Table 3. Level of automation by task (LOAT) [3, p 466]
Level Information Action
  Acquisition Analysis Selection Implementation
0 Manual Working Memory Based Human Manual
1 Artefact-Supported Artefact-Supported Artefact-Supported Artefact-Supported
2 Low-Level Automation Support Low-Level Automation Support Automated Decision Support Step-by-step Action Support
3 Medium-Level Automation Support Medium-Level Automation Support Rigid Automated Decision Support Low-Level Support
4 High-Level Automation Support High-Level Automation Support Low-Level Automatic Decision-Making High-Level Support
5 Full Automation Support Full Automation Support High-Level Automatic Decision-Making Low-Level Automation
6     Full Automated Decision-Making Medium-Level Automation
7       High-Level Automation
8       Full Automation

LOAT demonstrates that there is no such thing as a 'generic' level of automation for a system, but that it should always be evaluated on a task-by-task basis. An automated system can also support some of these four tasks, each with a varying level of automation. Finally, this system demonstrates how automation affects how humans are supported in accomplishing their tasks.

Criticism of LOAT

Aside from the disadvantage that it is difficult to classify an algorithm unambiguously using the LOAT approach, two perspectives are also absent.

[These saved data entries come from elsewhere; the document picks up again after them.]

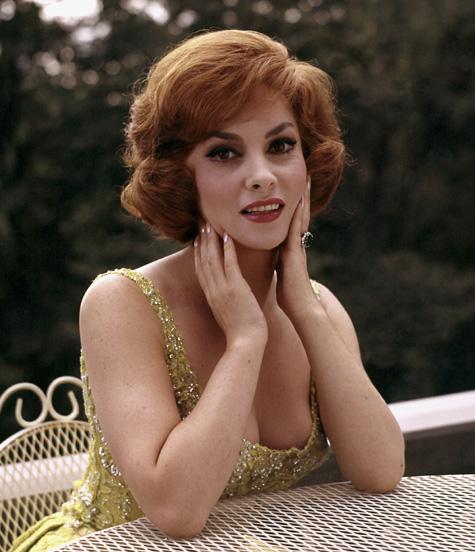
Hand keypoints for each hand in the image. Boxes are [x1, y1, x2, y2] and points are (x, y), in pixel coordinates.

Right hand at [194, 223, 267, 345]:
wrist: (246, 342)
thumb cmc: (241, 331)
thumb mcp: (227, 313)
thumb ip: (225, 301)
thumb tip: (228, 294)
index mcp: (211, 296)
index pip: (201, 270)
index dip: (197, 253)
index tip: (196, 239)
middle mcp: (213, 290)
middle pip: (203, 261)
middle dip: (201, 241)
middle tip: (200, 224)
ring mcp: (223, 289)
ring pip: (213, 260)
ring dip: (211, 240)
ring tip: (210, 224)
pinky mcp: (235, 288)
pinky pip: (230, 264)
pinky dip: (228, 249)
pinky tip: (227, 236)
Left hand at [276, 180, 317, 322]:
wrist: (300, 307)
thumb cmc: (289, 293)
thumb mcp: (282, 271)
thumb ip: (281, 261)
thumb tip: (277, 257)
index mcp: (290, 248)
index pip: (292, 222)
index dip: (295, 205)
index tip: (294, 189)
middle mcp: (296, 244)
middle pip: (300, 214)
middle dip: (303, 196)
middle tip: (306, 175)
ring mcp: (297, 247)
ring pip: (301, 217)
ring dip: (304, 199)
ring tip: (306, 179)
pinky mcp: (295, 253)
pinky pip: (296, 229)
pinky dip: (298, 215)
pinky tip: (298, 202)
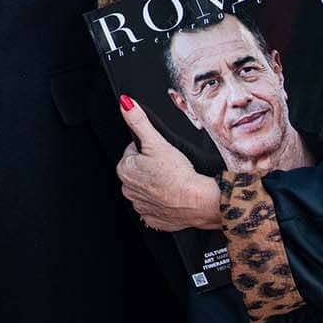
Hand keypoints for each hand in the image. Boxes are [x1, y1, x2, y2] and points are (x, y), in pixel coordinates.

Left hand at [115, 95, 221, 231]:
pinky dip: (164, 202)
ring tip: (172, 180)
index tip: (161, 154)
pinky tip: (174, 196)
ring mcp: (140, 206)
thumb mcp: (156, 141)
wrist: (198, 201)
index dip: (149, 150)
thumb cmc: (178, 173)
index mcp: (125, 170)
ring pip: (148, 189)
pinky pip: (156, 208)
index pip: (133, 153)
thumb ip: (138, 121)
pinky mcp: (154, 219)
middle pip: (139, 171)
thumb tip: (125, 104)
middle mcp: (128, 190)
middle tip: (169, 166)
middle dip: (152, 168)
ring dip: (157, 184)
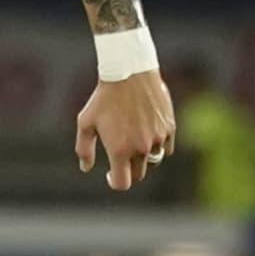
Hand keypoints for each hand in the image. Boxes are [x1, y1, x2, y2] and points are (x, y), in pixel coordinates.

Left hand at [76, 69, 175, 190]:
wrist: (129, 72)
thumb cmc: (103, 98)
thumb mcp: (86, 122)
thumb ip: (84, 148)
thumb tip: (86, 168)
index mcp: (120, 150)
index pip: (123, 183)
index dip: (115, 182)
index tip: (111, 174)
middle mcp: (141, 148)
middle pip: (139, 174)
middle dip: (129, 170)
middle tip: (121, 157)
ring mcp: (158, 138)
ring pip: (154, 160)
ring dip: (144, 158)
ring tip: (134, 142)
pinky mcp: (170, 128)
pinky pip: (166, 146)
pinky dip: (158, 145)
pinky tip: (147, 133)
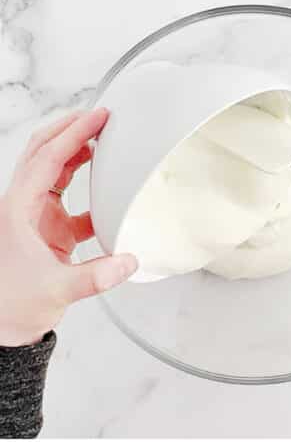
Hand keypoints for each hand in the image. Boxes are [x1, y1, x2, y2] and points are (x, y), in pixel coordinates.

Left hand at [0, 109, 136, 346]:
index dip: (74, 134)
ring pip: (55, 171)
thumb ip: (96, 276)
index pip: (48, 158)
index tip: (98, 118)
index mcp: (18, 208)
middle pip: (44, 151)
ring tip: (105, 141)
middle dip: (71, 129)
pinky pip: (72, 202)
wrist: (6, 324)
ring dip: (79, 153)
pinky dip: (91, 192)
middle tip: (101, 116)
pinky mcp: (50, 231)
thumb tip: (129, 261)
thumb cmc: (15, 304)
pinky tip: (110, 193)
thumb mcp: (57, 290)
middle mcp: (24, 205)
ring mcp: (36, 216)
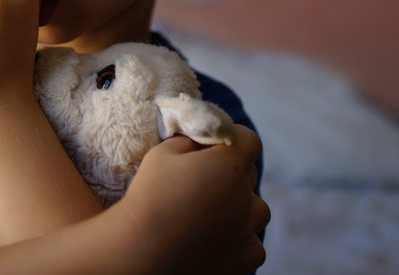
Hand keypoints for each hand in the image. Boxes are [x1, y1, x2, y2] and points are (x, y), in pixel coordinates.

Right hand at [115, 125, 268, 273]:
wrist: (140, 250)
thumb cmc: (149, 197)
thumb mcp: (163, 153)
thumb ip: (189, 142)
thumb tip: (200, 144)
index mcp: (230, 166)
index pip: (249, 140)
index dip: (233, 137)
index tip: (216, 144)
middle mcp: (246, 198)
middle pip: (249, 175)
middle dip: (230, 171)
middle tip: (202, 179)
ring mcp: (248, 232)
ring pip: (257, 211)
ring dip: (241, 207)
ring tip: (212, 213)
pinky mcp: (244, 260)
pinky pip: (254, 245)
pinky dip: (241, 240)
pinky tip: (217, 239)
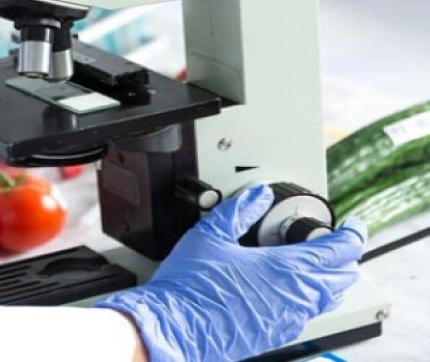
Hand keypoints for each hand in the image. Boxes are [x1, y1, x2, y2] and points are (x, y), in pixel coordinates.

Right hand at [96, 184, 365, 361]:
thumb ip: (238, 210)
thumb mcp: (209, 236)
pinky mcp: (278, 333)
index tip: (352, 225)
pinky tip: (288, 288)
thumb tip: (257, 195)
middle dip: (345, 256)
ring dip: (329, 278)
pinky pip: (309, 313)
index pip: (341, 250)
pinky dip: (311, 296)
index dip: (352, 234)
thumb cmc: (190, 287)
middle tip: (334, 241)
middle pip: (343, 276)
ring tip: (315, 263)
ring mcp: (289, 318)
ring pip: (329, 298)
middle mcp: (296, 296)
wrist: (175, 327)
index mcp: (286, 268)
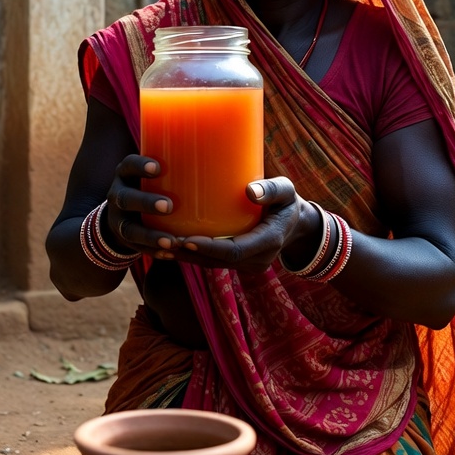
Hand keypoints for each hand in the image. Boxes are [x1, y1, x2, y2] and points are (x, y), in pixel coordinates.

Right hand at [103, 154, 179, 255]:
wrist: (123, 212)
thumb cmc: (155, 184)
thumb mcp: (159, 170)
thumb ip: (182, 162)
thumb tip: (228, 149)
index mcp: (127, 174)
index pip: (128, 165)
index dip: (140, 165)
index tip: (158, 167)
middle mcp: (118, 194)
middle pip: (125, 198)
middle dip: (145, 202)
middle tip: (169, 206)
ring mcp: (119, 219)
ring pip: (129, 228)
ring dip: (150, 235)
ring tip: (171, 241)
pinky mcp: (125, 240)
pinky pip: (136, 248)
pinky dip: (152, 251)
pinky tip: (170, 255)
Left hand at [172, 176, 317, 272]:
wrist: (295, 224)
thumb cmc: (287, 202)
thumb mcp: (286, 191)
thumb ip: (272, 189)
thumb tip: (250, 190)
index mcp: (269, 242)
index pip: (234, 251)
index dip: (209, 248)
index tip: (186, 239)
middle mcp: (257, 260)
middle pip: (217, 261)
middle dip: (190, 254)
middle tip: (163, 241)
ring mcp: (247, 264)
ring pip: (212, 265)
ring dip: (186, 257)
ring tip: (159, 246)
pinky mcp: (238, 263)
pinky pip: (212, 262)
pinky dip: (192, 256)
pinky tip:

For example, the function of people and computers in building an algorithm for an automated system is still absent. The person in an expert system defines the rules and steps that an algorithm employs. This can also be greatly automated by employing Artificial Intelligence (AI).

This construction of a decision-making model could be added to the classification in Table 2. This extension has two levels: modelling by humans (expert systems, level 0) or computers (AI, level 1). LOAT also disregards ethical considerations. This also makes it simple to broaden the classification. These ethical aspects have three levels: humans have an overview, human supervision, and full automation, in which human intervention play no role.

Symbio6 & Levels of Automation

The level of automation is a key criterion for describing and comparing automated decision-making algorithms. Symbio6 assists clients with choosing the most appropriate classification for their situation.

« More Decision Tasks Why and when automated decision-making »

References

[1] J3016_202104 (2021). Taxonomy and Definitions for Terms Related to Driving Automation Systems for On-Road Motor Vehicles. SAE International.

[2] Endsley, M. R., & Kaber, D. B. (1999). Level of automation effects on performance, situation awareness and workload in a dynamic control task. Ergonomics, 42(3), 462-492.

[3] Save, L., Feuerberg, B., & Avia, E. (2012). Designing human-automation interaction: a new level of automation taxonomy. Proc. Human Factors of Systems and Technology, 2012.